:: WHAT IS EXPECTED ::
Give the listing again in full, exactly as written.

*** SOURCE RECORDS

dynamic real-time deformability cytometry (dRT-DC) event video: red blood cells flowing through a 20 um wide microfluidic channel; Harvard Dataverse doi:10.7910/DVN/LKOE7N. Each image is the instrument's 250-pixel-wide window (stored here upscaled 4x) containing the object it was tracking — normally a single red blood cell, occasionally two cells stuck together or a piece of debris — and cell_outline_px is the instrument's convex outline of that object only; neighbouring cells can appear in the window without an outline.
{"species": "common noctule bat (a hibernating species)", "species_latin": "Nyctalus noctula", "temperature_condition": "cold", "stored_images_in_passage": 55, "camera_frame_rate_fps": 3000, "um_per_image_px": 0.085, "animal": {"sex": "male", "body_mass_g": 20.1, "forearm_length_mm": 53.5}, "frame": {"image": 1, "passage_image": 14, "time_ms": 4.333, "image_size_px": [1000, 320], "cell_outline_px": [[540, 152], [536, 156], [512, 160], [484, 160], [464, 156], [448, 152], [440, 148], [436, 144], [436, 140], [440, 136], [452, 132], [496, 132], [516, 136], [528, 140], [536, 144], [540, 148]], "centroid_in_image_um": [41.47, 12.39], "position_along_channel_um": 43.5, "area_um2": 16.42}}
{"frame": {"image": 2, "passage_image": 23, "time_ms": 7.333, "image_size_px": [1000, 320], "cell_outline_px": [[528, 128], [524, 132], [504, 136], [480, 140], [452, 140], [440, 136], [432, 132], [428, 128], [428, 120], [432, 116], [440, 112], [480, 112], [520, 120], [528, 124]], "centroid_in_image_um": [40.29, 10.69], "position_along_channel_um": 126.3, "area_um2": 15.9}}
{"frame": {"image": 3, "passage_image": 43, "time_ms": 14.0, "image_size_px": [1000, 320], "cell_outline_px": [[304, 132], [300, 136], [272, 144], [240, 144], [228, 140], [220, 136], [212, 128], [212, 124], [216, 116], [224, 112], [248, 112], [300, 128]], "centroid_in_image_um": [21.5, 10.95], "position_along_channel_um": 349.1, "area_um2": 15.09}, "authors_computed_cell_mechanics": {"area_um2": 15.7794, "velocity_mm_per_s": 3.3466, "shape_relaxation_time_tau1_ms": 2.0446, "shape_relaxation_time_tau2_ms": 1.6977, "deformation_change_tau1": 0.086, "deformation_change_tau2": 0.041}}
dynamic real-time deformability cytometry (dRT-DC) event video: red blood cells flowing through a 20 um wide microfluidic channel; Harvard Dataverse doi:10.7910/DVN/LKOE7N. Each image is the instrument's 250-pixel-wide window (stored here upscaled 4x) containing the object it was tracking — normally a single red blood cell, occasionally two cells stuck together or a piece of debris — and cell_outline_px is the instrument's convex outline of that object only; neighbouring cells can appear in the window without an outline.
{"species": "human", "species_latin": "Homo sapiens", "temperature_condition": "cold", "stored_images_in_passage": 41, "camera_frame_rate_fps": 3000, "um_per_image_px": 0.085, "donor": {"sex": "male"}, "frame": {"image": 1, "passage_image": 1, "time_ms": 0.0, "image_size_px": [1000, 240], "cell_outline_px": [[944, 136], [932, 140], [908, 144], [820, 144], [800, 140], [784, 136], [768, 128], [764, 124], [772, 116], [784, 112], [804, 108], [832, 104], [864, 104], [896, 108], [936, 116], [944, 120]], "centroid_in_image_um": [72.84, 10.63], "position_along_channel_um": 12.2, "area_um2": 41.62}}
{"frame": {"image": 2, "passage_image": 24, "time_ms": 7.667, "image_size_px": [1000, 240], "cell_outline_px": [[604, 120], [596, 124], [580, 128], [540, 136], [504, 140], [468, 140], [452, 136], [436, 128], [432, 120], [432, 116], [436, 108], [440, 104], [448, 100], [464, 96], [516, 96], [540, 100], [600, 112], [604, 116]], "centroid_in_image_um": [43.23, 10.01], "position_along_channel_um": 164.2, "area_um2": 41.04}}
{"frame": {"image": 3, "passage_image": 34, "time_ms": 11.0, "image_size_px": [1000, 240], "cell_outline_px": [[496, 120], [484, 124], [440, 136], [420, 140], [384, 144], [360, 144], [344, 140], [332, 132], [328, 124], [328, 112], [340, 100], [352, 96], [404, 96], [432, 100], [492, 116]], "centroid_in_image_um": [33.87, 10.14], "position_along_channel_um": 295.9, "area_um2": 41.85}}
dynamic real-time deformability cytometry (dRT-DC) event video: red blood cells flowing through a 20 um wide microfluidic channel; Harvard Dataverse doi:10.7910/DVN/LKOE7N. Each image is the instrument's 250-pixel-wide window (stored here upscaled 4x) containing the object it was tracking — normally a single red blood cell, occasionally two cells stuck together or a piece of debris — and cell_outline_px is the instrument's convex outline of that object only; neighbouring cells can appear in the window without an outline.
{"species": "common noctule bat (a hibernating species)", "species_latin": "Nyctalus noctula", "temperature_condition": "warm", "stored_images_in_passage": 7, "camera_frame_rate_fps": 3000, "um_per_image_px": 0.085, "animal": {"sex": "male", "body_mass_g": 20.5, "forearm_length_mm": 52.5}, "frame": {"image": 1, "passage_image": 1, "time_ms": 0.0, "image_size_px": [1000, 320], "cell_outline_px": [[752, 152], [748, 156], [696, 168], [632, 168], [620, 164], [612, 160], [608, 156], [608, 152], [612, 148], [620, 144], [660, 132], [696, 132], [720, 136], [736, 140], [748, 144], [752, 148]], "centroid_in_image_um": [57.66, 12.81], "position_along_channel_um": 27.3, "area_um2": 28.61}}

******

:: RESULT OF THIS EXERCISE ::
dynamic real-time deformability cytometry (dRT-DC) event video: red blood cells flowing through a 20 um wide microfluidic channel; Harvard Dataverse doi:10.7910/DVN/LKOE7N. Each image is the instrument's 250-pixel-wide window (stored here upscaled 4x) containing the object it was tracking — normally a single red blood cell, occasionally two cells stuck together or a piece of debris — and cell_outline_px is the instrument's convex outline of that object only; neighbouring cells can appear in the window without an outline.
{"species": "common noctule bat (a hibernating species)", "species_latin": "Nyctalus noctula", "temperature_condition": "cold", "stored_images_in_passage": 55, "camera_frame_rate_fps": 3000, "um_per_image_px": 0.085, "animal": {"sex": "male", "body_mass_g": 20.1, "forearm_length_mm": 53.5}, "frame": {"image": 1, "passage_image": 14, "time_ms": 4.333, "image_size_px": [1000, 320], "cell_outline_px": [[540, 152], [536, 156], [512, 160], [484, 160], [464, 156], [448, 152], [440, 148], [436, 144], [436, 140], [440, 136], [452, 132], [496, 132], [516, 136], [528, 140], [536, 144], [540, 148]], "centroid_in_image_um": [41.47, 12.39], "position_along_channel_um": 43.5, "area_um2": 16.42}}
{"frame": {"image": 2, "passage_image": 23, "time_ms": 7.333, "image_size_px": [1000, 320], "cell_outline_px": [[528, 128], [524, 132], [504, 136], [480, 140], [452, 140], [440, 136], [432, 132], [428, 128], [428, 120], [432, 116], [440, 112], [480, 112], [520, 120], [528, 124]], "centroid_in_image_um": [40.29, 10.69], "position_along_channel_um": 126.3, "area_um2": 15.9}}
{"frame": {"image": 3, "passage_image": 43, "time_ms": 14.0, "image_size_px": [1000, 320], "cell_outline_px": [[304, 132], [300, 136], [272, 144], [240, 144], [228, 140], [220, 136], [212, 128], [212, 124], [216, 116], [224, 112], [248, 112], [300, 128]], "centroid_in_image_um": [21.5, 10.95], "position_along_channel_um": 349.1, "area_um2": 15.09}, "authors_computed_cell_mechanics": {"area_um2": 15.7794, "velocity_mm_per_s": 3.3466, "shape_relaxation_time_tau1_ms": 2.0446, "shape_relaxation_time_tau2_ms": 1.6977, "deformation_change_tau1": 0.086, "deformation_change_tau2": 0.041}}
dynamic real-time deformability cytometry (dRT-DC) event video: red blood cells flowing through a 20 um wide microfluidic channel; Harvard Dataverse doi:10.7910/DVN/LKOE7N. Each image is the instrument's 250-pixel-wide window (stored here upscaled 4x) containing the object it was tracking — normally a single red blood cell, occasionally two cells stuck together or a piece of debris — and cell_outline_px is the instrument's convex outline of that object only; neighbouring cells can appear in the window without an outline.
{"species": "human", "species_latin": "Homo sapiens", "temperature_condition": "cold", "stored_images_in_passage": 41, "camera_frame_rate_fps": 3000, "um_per_image_px": 0.085, "donor": {"sex": "male"}, "frame": {"image": 1, "passage_image": 1, "time_ms": 0.0, "image_size_px": [1000, 240], "cell_outline_px": [[944, 136], [932, 140], [908, 144], [820, 144], [800, 140], [784, 136], [768, 128], [764, 124], [772, 116], [784, 112], [804, 108], [832, 104], [864, 104], [896, 108], [936, 116], [944, 120]], "centroid_in_image_um": [72.84, 10.63], "position_along_channel_um": 12.2, "area_um2": 41.62}}
{"frame": {"image": 2, "passage_image": 24, "time_ms": 7.667, "image_size_px": [1000, 240], "cell_outline_px": [[604, 120], [596, 124], [580, 128], [540, 136], [504, 140], [468, 140], [452, 136], [436, 128], [432, 120], [432, 116], [436, 108], [440, 104], [448, 100], [464, 96], [516, 96], [540, 100], [600, 112], [604, 116]], "centroid_in_image_um": [43.23, 10.01], "position_along_channel_um": 164.2, "area_um2": 41.04}}
{"frame": {"image": 3, "passage_image": 34, "time_ms": 11.0, "image_size_px": [1000, 240], "cell_outline_px": [[496, 120], [484, 124], [440, 136], [420, 140], [384, 144], [360, 144], [344, 140], [332, 132], [328, 124], [328, 112], [340, 100], [352, 96], [404, 96], [432, 100], [492, 116]], "centroid_in_image_um": [33.87, 10.14], "position_along_channel_um": 295.9, "area_um2": 41.85}}
dynamic real-time deformability cytometry (dRT-DC) event video: red blood cells flowing through a 20 um wide microfluidic channel; Harvard Dataverse doi:10.7910/DVN/LKOE7N. Each image is the instrument's 250-pixel-wide window (stored here upscaled 4x) containing the object it was tracking — normally a single red blood cell, occasionally two cells stuck together or a piece of debris — and cell_outline_px is the instrument's convex outline of that object only; neighbouring cells can appear in the window without an outline.
{"species": "common noctule bat (a hibernating species)", "species_latin": "Nyctalus noctula", "temperature_condition": "warm", "stored_images_in_passage": 7, "camera_frame_rate_fps": 3000, "um_per_image_px": 0.085, "animal": {"sex": "male", "body_mass_g": 20.5, "forearm_length_mm": 52.5}, "frame": {"image": 1, "passage_image": 1, "time_ms": 0.0, "image_size_px": [1000, 320], "cell_outline_px": [[752, 152], [748, 156], [696, 168], [632, 168], [620, 164], [612, 160], [608, 156], [608, 152], [612, 148], [620, 144], [660, 132], [696, 132], [720, 136], [736, 140], [748, 144], [752, 148]], "centroid_in_image_um": [57.66, 12.81], "position_along_channel_um": 27.3, "area_um2": 28.61}}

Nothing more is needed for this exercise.